With so few remaining hip-hop artists left on the multi-venue bill, Hopscotch came off as somewhat out of touch compared to larger scale, more inclusive players like Coachella or Lollapalooza. You were far more likely to stumble onto a (well-attended) noise set than a rap show. Even local hip-hop was severely underrepresented, with Raleigh's Cesar Comanche, the oh-so-mysterious DJ Paypal and Durham duo Toon & The Real Laww fending for themselves.

This time around, however, Hopscotch appears penitent or at least mindful, stacking its lineup with a remarkable selection of indie spitters, throwback heroes and a few quirkier curveballs. You can almost hear the organizers' cries of mea culpa with the near tripling of hip-hop artists over last year. For starters, the festival looked right in its own backyard, tapping Raleigh's Madison Jay, turntablist SPCLGST and Justus League alum Joe Scudda. With Congolese heritage and a deep connection to French hip-hop, Charlotte teen Well$ distills his diversity in a most American way, while Vice Records' Deniro Farrar will bring his own perspective on the Queen City.

The rapping talent from outside North Carolina shows the wondrous, radical diversity of contemporary hip-hop. "I definitely try to make my show look and feel a little different than what people might expect," says Open Mike Eagle, the Los Angeles rapper whose new album, Dark Comedy, is destined for multiple 2014 best-of lists. "I do my whole show next to an [Adventure Time] Ice King toy among other talismans." Sub Pop art terrorists Clipping., one of the acts Eagle's most excited to see, share the same bill. Elsewhere, Stockholm denizen Mapei shows off her singing and rapping double threat.

The vets on deck aren't to be dismissed, either. Though the odds of De La Soul not playing "Me Myself And I" are approximately nil, their Thursday headlining set—with the deserving Toon & The Real Laww returning to open—comes fairly fresh off the recent rediscovery and self-released mixtape of the trio dropping verses over J Dilla beats.
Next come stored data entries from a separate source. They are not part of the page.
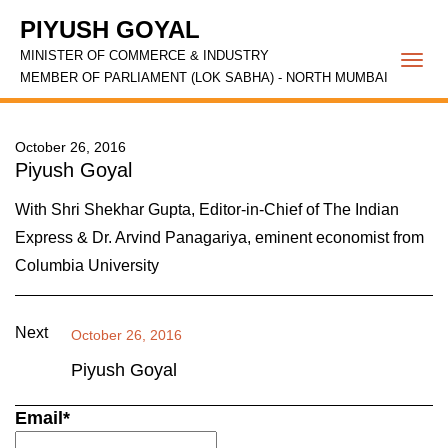
PIYUSH GOYAL
MINISTER OF COMMERCE & INDUSTRY
Togg
MEMBER OF PARLIAMENT (LOK SABHA) - NORTH MUMBAI
navi
October 26, 2016
Piyush Goyal
With Shri Shekhar Gupta, Editor-in-Chief of The Indian
Express & Dr. Arvind Panagariya, eminent economist from
Columbia University
Next
October 26, 2016
Piyush Goyal
Email*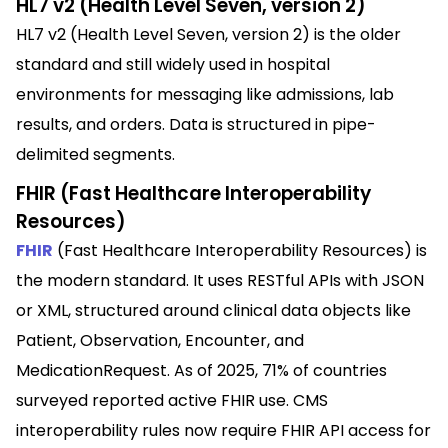
HL7 v2 (Health Level Seven, version 2)
HL7 v2 (Health Level Seven, version 2) is the older
standard and still widely used in hospital
environments for messaging like admissions, lab
results, and orders. Data is structured in pipe-
delimited segments.
FHIR (Fast Healthcare Interoperability
Resources)
FHIR
(Fast Healthcare Interoperability Resources) is
the modern standard. It uses RESTful APIs with JSON
or XML, structured around clinical data objects like
Patient, Observation, Encounter, and
MedicationRequest. As of 2025, 71% of countries
surveyed reported active FHIR use. CMS
interoperability rules now require FHIR API access for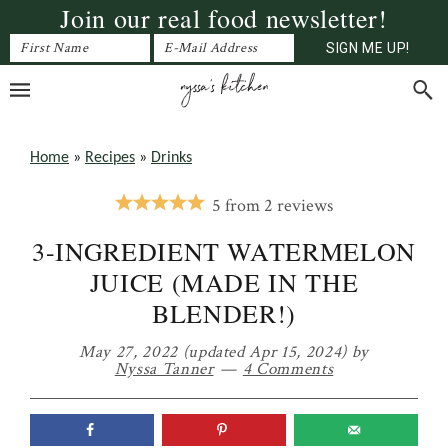
Join our real food newsletter!
Skip
Skip
Skip
to
to
to
primary
main
primary
navigation
content
sidebar
Home
»
Recipes
»
Drinks
5
from
2
reviews
3-INGREDIENT WATERMELON
JUICE (MADE IN THE
BLENDER!)
May 27, 2022
(updated Apr 15, 2024)
by
Nyssa Tanner
4 Comments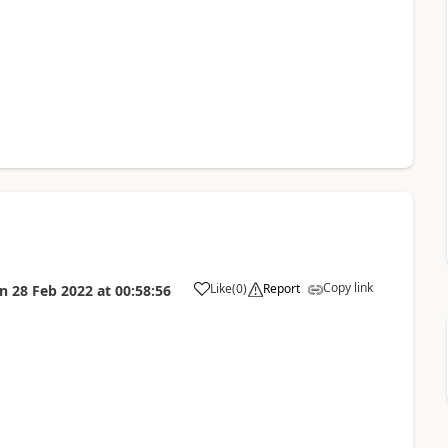
Copy link
Like
(
0
)
Report
on
28 Feb 2022
at
00:58:56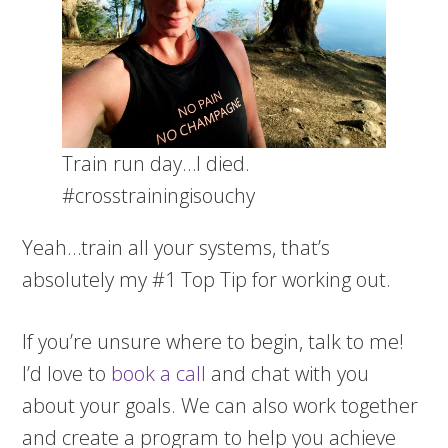
Train run day…I died.
#crosstrainingisouchy
Yeah…train all your systems, that’s
absolutely my #1 Top Tip for working out.
If you’re unsure where to begin, talk to me!
I’d love to
book a call
and chat with you
about your goals. We can also work together
and create a program to help you achieve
Brooklyn 40-something Ka, your favorite rap critic's favorite rapper, will no doubt bring new material from his recent 1200 B.C. EP, which follows last year's unique and revelatory The Night's Gambit.

The porous line between hip-hop and EDM means more crossover opportunities. Perhaps the savviest Hopscotch booking of 2014, Lunice serves as one half of TNGHT, not to mention one of Kanye West's many collaborators on last year's mangled masterpiece Yeezus. There's no indication that the Montreal native plans on bringing guests, but he's clearly got friends in high places. Holygrailers, the pseudonym for Raleigh beatmaker Nikhil Shah, doesn't have a ton of material yet, but his style will charm those who enjoy a woozier wobble. Even indie R&B mope How To Dress Well has the potential to move a room. The game done changed, and Hopscotch has changed with it.

Gary Suarez is based in New York City. He has written for The Quietus, Noisey and MySpace, for which he reviewed Hopscotch 2013.